Restaurant and Foodservice

Department stores have been in a race to set themselves apart from each other for years, and the quest has become even more urgent in the age of online shopping. Increasingly, food has started to play a bigger role in those efforts. In addition to exclusive brands and signature fashion lines, retailers have been focusing on offering customers experiences that can’t be replicated in the digital world — and that includes restaurants. New concepts include department store dining aimed at catering to foodies, menus designed for health-conscious consumers and spots set up to serve cocktails to customers stopping to catch a second wind.

Macy’s Cellar Bar and Grill in Herald Square, NYC

Last year, Macy’s made a splash with the opening of Stella 34 Trattoria as part of the multi-year remodel of its Herald Square flagship in New York City. It’s not new for Macy’s stores to have on-site restaurants, but the new 10,000-square-foot Italian eatery will stay open later than the store, offer an innovative foodie-friendly menu and boast a gelato bar and views of the Empire State Building. Unlike many other in-store eateries, Stella 34 has the power of a big restaurant group behind it; Patina Restaurant Group is a heavy hitter, with standalone restaurants on both coasts as well as concepts at the Hollywood Bowl and Downtown Disney.

“Most restaurants in retail stores are designed and function as amenities to the retail concept, not destinations,” says Denver Restaurant Consultant John Imbergamo. “The Nordstrom Cafes and such are meant to keep shoppers in the store once they’re there, not to get them into the store. Stella 34 Trattoria might be the exception.”

Nordstrom boasts about 200 restaurants and espresso bars in its U.S. department stores, making the restaurant side of the company the size of a regional restaurant chain. The concepts include high-end cuisine, modern takes on comfort food, casual fare, small plates and even a fresh juice joint called Fruititude.

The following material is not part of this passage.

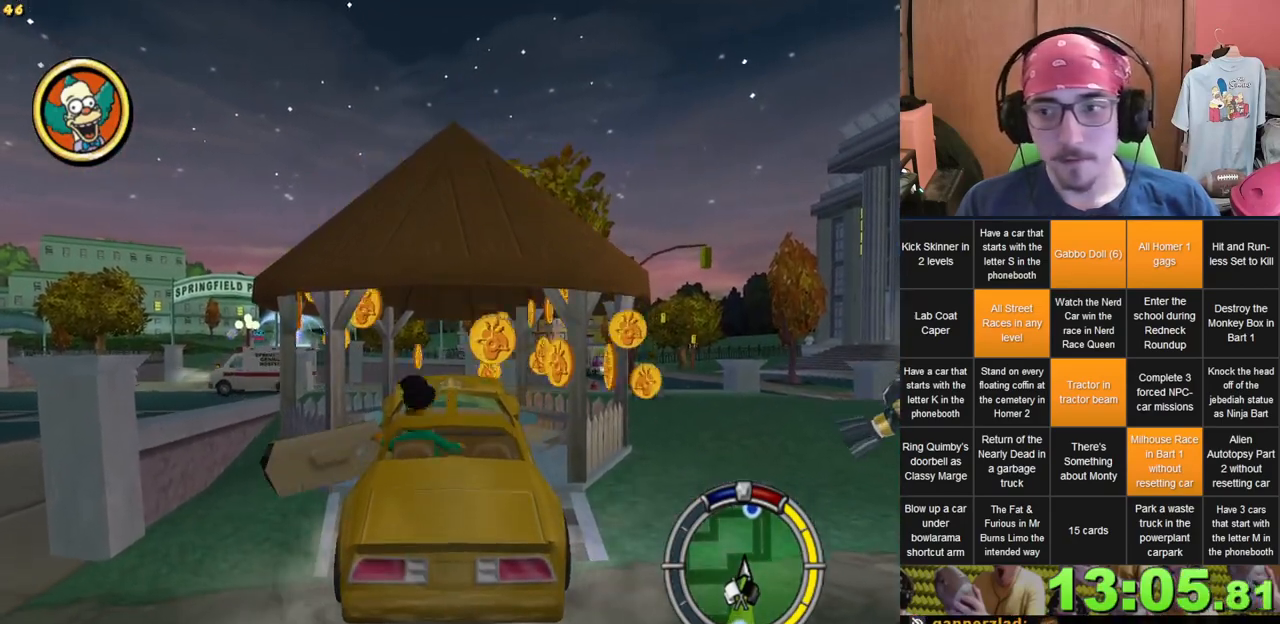
{"dt_ms": 500, "buttons": [], "left_stick": "down", "right_stick": "center", "events": []}
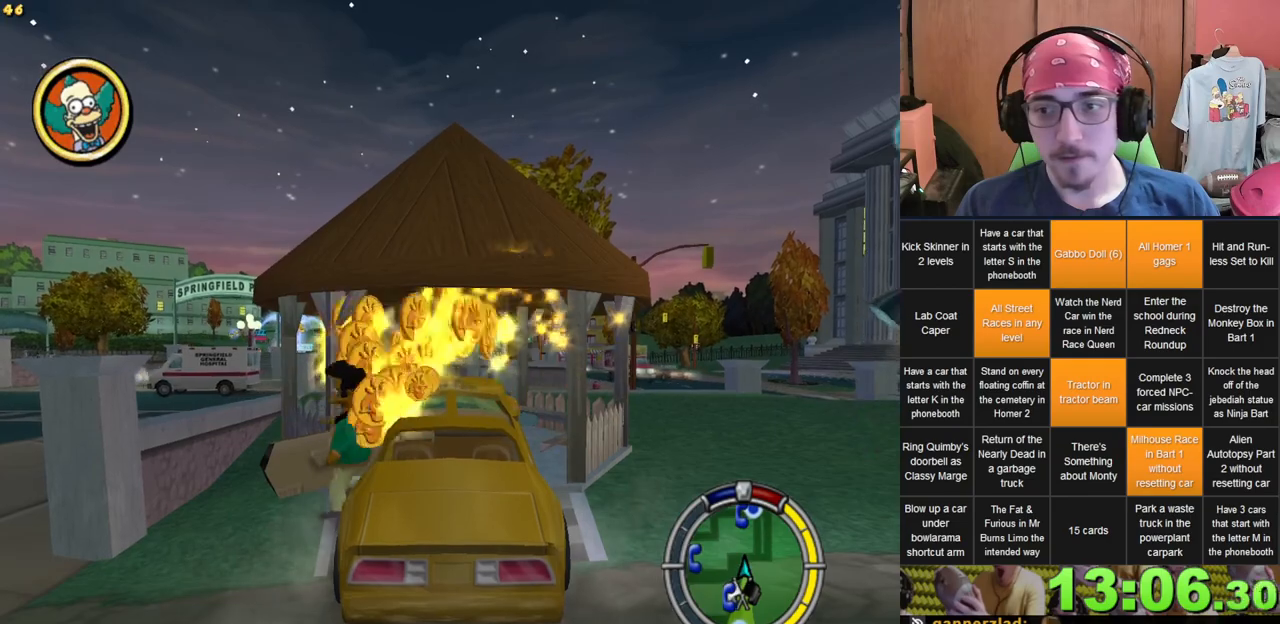
{"dt_ms": 500, "buttons": [], "left_stick": "down", "right_stick": "center", "events": []}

On the opposite end of the spectrum, Brooks Brothers, a fashion retailer best known for its men’s suits, revealed last year that it will open its first restaurant. The three-story, 15,000-square-foot steakhouse called Makers & Merchants will likely open some time this summer, around the corner from the retailer’s New York City flagship on Madison Avenue. It’s too soon to discuss details for the restaurant, a spokesman for the retailer said this week, but in a Bloomberg TV interview last December, CEO Claudio Del Vecchio said the vision is for a steakhouse that will serve up the best culinary experience the world has to offer. Whether the concept will become a chain remains to be seen, he said. “We’ll do one and see how it goes.”

The steakhouse and another new retail restaurant concept are designed to appeal to men, a significant shift from the more traditional in-store tearooms and other in-store eateries aimed at the ladies who lunch during a day of shopping.

Saks, which boasts high-end restaurants at some of its luxury department stores, opened a bar and cafe last year inside the men’s department on the third floor of the Houston store. The spot called 12 is an offshoot of the upscale in-store eatery 51Fifteen Restaurant & Lounge, but it’s more low-key and casual and aimed at offering the store’s male customers a respite from shopping.

In-store restaurants have traditionally served as a convenience for shoppers and employees in need of a place to grab lunch during their shifts. Others, like Saks’s 51Fifteen Restaurant & Lounge and Macy’s Stella 34 aim to become destinations in and of themselves, with innovative design and chef-driven menus aimed at appealing to foodies and bringing in customers who might otherwise never enter the store.

“Small cafes with a selection of sandwiches and salads will not drive traffic to a retail store.  A superb restaurant with great food, service and views could possibly increase traffic,” Imbergamo said.